_Task requirements_
After finding the line with "ring dip: (125, 133)" in the data below, set down exactly each line through the one with "pinky tip: (139, 117)", inclusive, and stop there.

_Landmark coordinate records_
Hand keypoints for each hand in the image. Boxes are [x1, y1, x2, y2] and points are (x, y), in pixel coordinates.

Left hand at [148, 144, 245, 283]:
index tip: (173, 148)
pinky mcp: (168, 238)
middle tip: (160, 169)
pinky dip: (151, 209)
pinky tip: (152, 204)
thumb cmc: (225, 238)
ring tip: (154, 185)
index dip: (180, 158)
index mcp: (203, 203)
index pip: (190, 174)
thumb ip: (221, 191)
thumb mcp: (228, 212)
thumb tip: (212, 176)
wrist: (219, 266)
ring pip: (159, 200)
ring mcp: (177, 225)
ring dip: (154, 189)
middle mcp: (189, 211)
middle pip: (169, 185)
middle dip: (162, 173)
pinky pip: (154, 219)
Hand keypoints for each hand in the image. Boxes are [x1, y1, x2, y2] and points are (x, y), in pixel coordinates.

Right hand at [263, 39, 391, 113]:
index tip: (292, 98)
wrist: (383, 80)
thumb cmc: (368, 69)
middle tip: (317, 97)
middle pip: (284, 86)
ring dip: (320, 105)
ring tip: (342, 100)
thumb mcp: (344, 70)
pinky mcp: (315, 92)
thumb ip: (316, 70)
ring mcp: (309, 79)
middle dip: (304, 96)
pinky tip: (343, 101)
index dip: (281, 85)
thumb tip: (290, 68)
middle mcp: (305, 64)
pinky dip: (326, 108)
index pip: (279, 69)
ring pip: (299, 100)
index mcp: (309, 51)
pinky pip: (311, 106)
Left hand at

==

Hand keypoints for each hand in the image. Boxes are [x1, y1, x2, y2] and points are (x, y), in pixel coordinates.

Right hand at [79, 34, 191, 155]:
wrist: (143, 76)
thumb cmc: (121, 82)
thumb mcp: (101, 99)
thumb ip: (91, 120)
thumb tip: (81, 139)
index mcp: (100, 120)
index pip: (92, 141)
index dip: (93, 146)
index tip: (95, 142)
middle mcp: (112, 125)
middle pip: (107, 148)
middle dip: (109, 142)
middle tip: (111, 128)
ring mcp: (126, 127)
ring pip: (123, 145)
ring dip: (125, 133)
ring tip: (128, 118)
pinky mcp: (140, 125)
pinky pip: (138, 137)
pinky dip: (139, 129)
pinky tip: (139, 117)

_Solution to the exercise_
ring dip: (125, 133)
ring tip: (128, 118)
pinky mcp: (140, 125)
pinky pip: (138, 137)
pinky dip: (139, 129)
pinky tip: (139, 117)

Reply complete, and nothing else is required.